NewsHome Sales Declined for the Seventh Consecutive Month in August

Home Sales Declined for the Seventh Consecutive Month in August

-

Home sales continue to decline, falling for the seventh month in a row in August, according to new data from the National Association of Realtors (NAR). Existing home sales fell 0.4% between July and August and were 19.9% lower in August 2022 than they were a year prior. This is yet another signal that the real estate market is significantly cooling down.

High Interest Rates Contribute to a Lack of Adequate Inventory

Total housing inventory declined 1.5% from July to August but remained around the same level from 2021. The United States has a massive housing shortage, with a deficit of homes reaching into the millions. In a press release, NAR Chief Economist Lawrence Yun said that high interest rates are partially to blame for this trend.

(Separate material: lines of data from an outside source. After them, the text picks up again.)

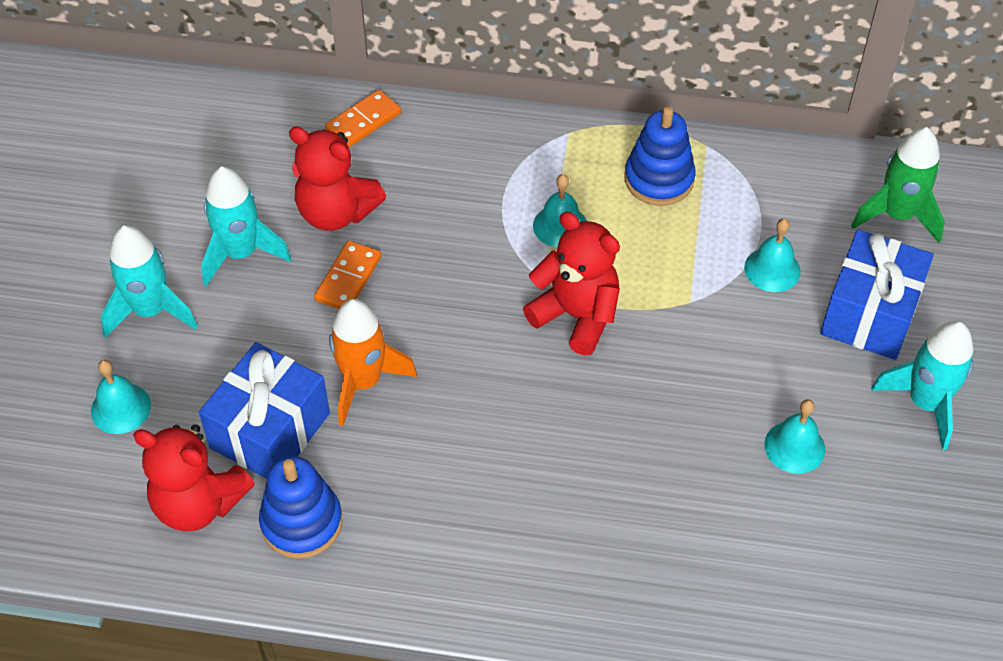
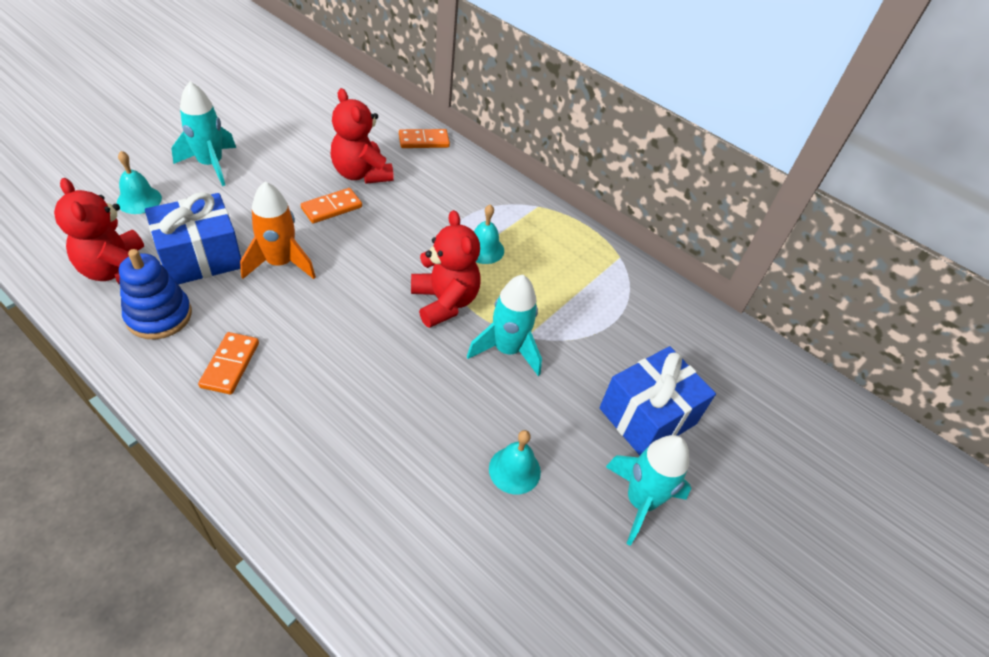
camera: 25 degrees right, 5 degrees down
(241, 253) = (288, 165): turquoise rocket -> turquoise rocket (507, 350)
(432, 524) = (230, 365): none -> orange domino
(659, 179) = (571, 258): blue stacking toy -> none
(772, 269) = (600, 349): turquoise bell -> none
(897, 215) = (720, 366): green rocket -> none

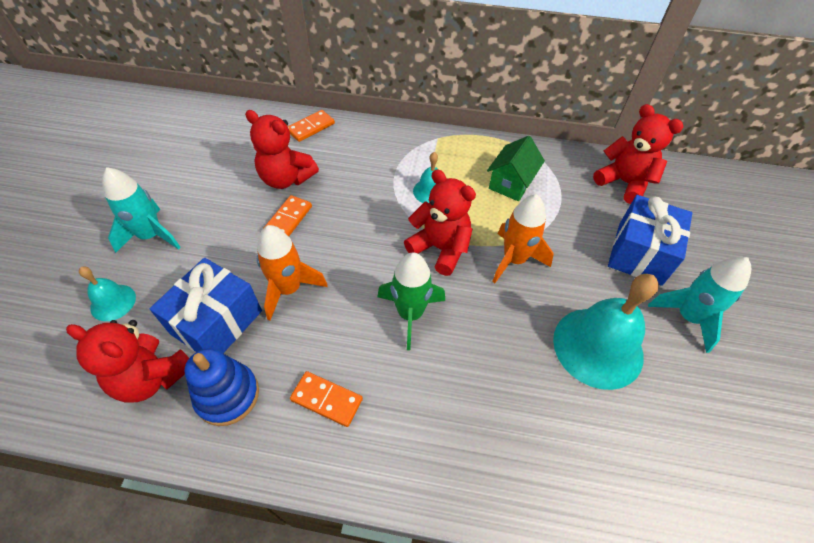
camera: 25 degrees left, 5 degrees up
(230, 365) = (327, 399): orange domino -> orange domino turned 45 degrees counterclockwise
(363, 340) = (410, 314): none -> green rocket
(507, 350) = (514, 260): turquoise rocket -> orange rocket
(514, 470) = (598, 347): turquoise bell -> turquoise bell, size x2.00
(572, 282) = (511, 183): none -> green house
(700, 343) = (624, 183): none -> red teddy bear

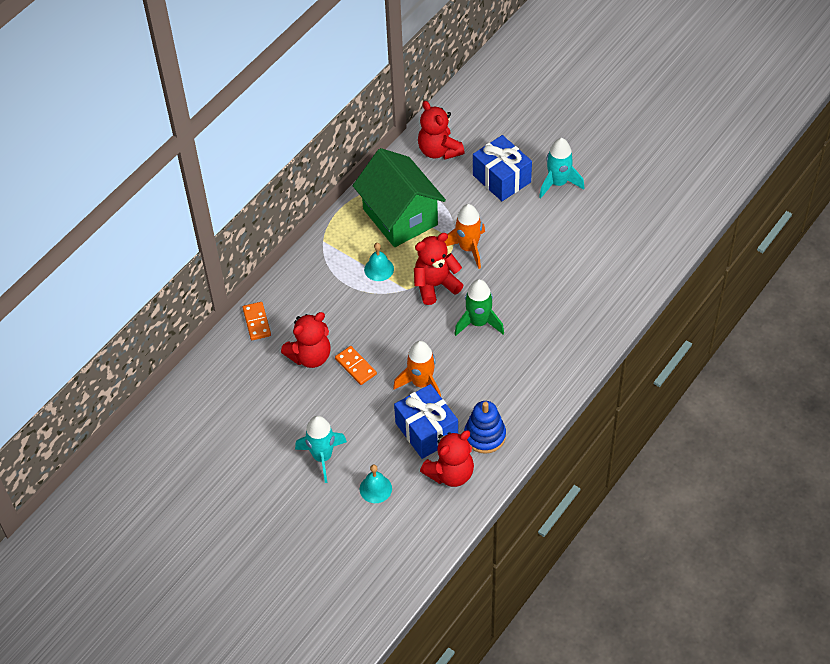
camera: 60 degrees left, 0 degrees up
(327, 399) = (514, 386): orange domino -> none
(511, 183) = (400, 217): green house -> green house, size x1.91
(598, 347) = (552, 238): turquoise bell -> none
(624, 183) = (439, 151): red teddy bear -> red teddy bear turned 105 degrees counterclockwise

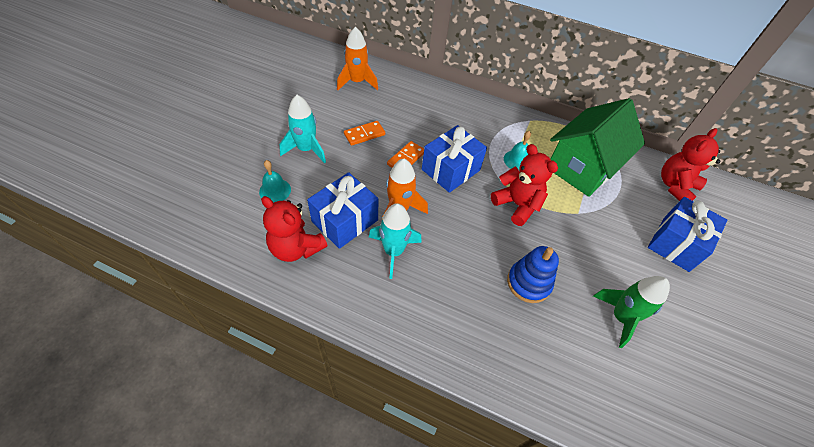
camera: 70 degrees right, 0 degrees up
(256, 322) = (433, 93): orange domino -> orange domino (364, 134)
(310, 356) = (409, 128): red teddy bear -> none
(379, 330) = (451, 170): none -> blue gift
(468, 248) = (573, 226): orange rocket -> orange rocket (357, 82)
(478, 323) = (486, 247): green rocket -> green rocket (620, 317)
(485, 436) = (346, 273): blue stacking toy -> blue stacking toy (528, 283)
(558, 183) = (704, 300): turquoise rocket -> turquoise rocket (393, 251)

“Inventory will remain tight in the coming months and even for the next couple of years,” Yun said. “Some homeowners are unwilling to trade up or down after locking in historically-low mortgage rates in recent years, increasing the need for more new-home construction to boost supply.”

Despite the declining number of transactions, homes are still selling quickly. 81% of the homes sold in August 2022 sold in under a month. Additionally, the average property stayed on the market for 16 days in August, slightly down from the average of 17 days in August 2021.

Home Prices Aren’t Growing Like They Used to

August’s median home price for all housing types was $389,500, representing a 7.7% annual increase. Between August 2020 and August 2021, home prices increased 18.2%, making the latest rise seem modest in comparison. Home prices continue to increase, with 126 consecutive months of annual price increases. There has never been a streak this long of annual increases, but home prices are now declining monthly.

August was the second consecutive month where the median sales price declined. Home sales prices reached a record high of $413,800 in June before declining 3.6% in July and 2.4% in August. Seasonal decreases after early summer are typical, but home prices typically decline only 1.0% in the summer months. Even despite these latest decreases, first-time homebuyers struggle to enter the market.

“The number of first-time buyers is not moving up,” said Yun. “The share should be above 30% or closer to 40%. But first time buyers are really struggling, given the current affordability challenges.”

Fed Chair Powell Predicts a Housing Market Correction

The Federal Reserve decided to increase the baseline interest rate by 0.75 basis points on Wednesday, September 21. After announcing the rate hike, Fed Chair Powell predicted a housing market correction.

“There was a big imbalance … housing prices were going up at an unsustainably fast level,” Powell said. “For the longer term what we need is supply and demand to get better aligned so housing prices go up at a reasonable level…and people can afford houses again. We probably in the housing market have to go through a correction to get back to that place.”

NAR’s Lawrence Yun said that “the housing sector is the most sensitive to and experiences the most immediate impacts from the Federal Reserve’s interest rate policy changes. The softness in home sales reflects this year’s escalating mortgage rates. Nonetheless, homeowners are doing well with near nonexistent distressed property sales and home prices still higher than a year ago.”